## Excerpted data
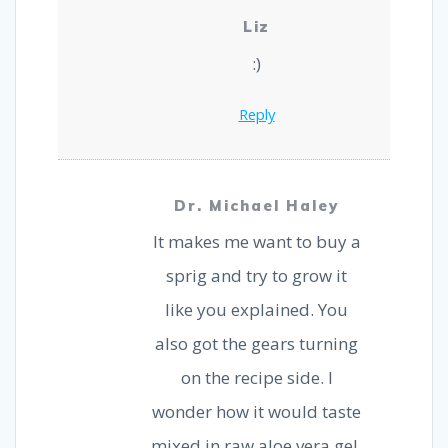
Liz
:)
Reply
Dr. Michael Haley
It makes me want to buy a
sprig and try to grow it
like you explained. You
also got the gears turning
on the recipe side. I
wonder how it would taste
mixed in raw aloe vera gel.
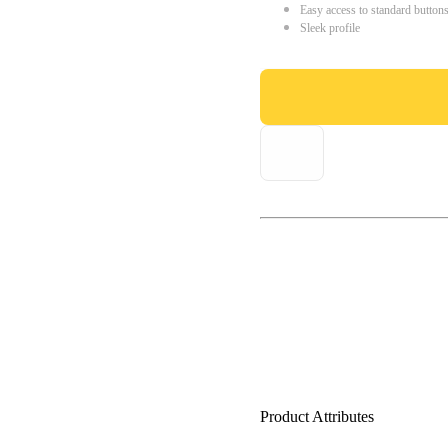
Easy access to standard button
Sleek profile
Product Attributes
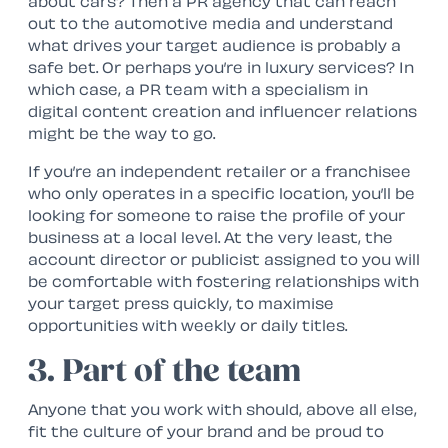
about cars? Then a PR agency that can reach
out to the automotive media and understand
what drives your target audience is probably a
safe bet. Or perhaps you’re in luxury services? In
which case, a PR team with a specialism in
digital content creation and influencer relations
might be the way to go.
If you’re an independent retailer or a franchisee
who only operates in a specific location, you’ll be
looking for someone to raise the profile of your
business at a local level. At the very least, the
account director or publicist assigned to you will
be comfortable with fostering relationships with
your target press quickly, to maximise
opportunities with weekly or daily titles.
3. Part of the team
Anyone that you work with should, above all else,
fit the culture of your brand and be proud to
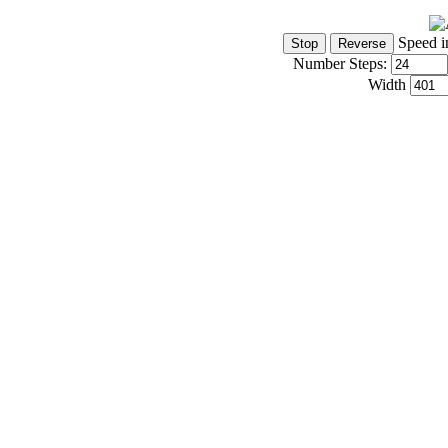
Speed i
Number Steps:
Width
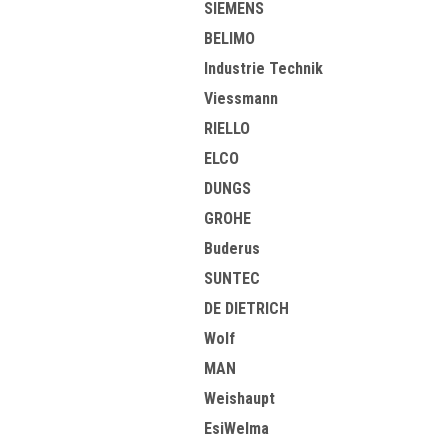
SIEMENS
BELIMO
Industrie Technik
Viessmann
RIELLO
ELCO
DUNGS
GROHE
Buderus
SUNTEC
DE DIETRICH
Wolf
MAN
Weishaupt
EsiWelma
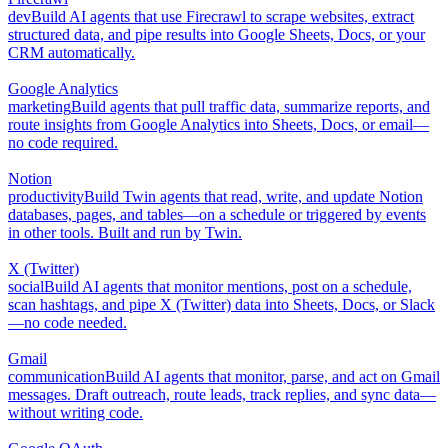
dev
Build AI agents that use Firecrawl to scrape websites, extract
structured data, and pipe results into Google Sheets, Docs, or your
CRM automatically.
Google Analytics
marketing
Build agents that pull traffic data, summarize reports, and
route insights from Google Analytics into Sheets, Docs, or email—
no code required.
Notion
productivity
Build Twin agents that read, write, and update Notion
databases, pages, and tables—on a schedule or triggered by events
in other tools. Built and run by Twin.
X (Twitter)
social
Build AI agents that monitor mentions, post on a schedule,
scan hashtags, and pipe X (Twitter) data into Sheets, Docs, or Slack
—no code needed.
Gmail
communication
Build AI agents that monitor, parse, and act on Gmail
messages. Draft outreach, route leads, track replies, and sync data—
without writing code.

## Your task
Please copy out the lines from the first line of the rows above through the line containing "Product Attributes", word for word and including both ends, and leave the pictures out of your answer.

## Response
Liz
:)
Reply
Dr. Michael Haley
It makes me want to buy a
sprig and try to grow it
like you explained. You
also got the gears turning
on the recipe side. I
wonder how it would taste
mixed in raw aloe vera gel.
Easy access to standard button
Sleek profile
Product Attributes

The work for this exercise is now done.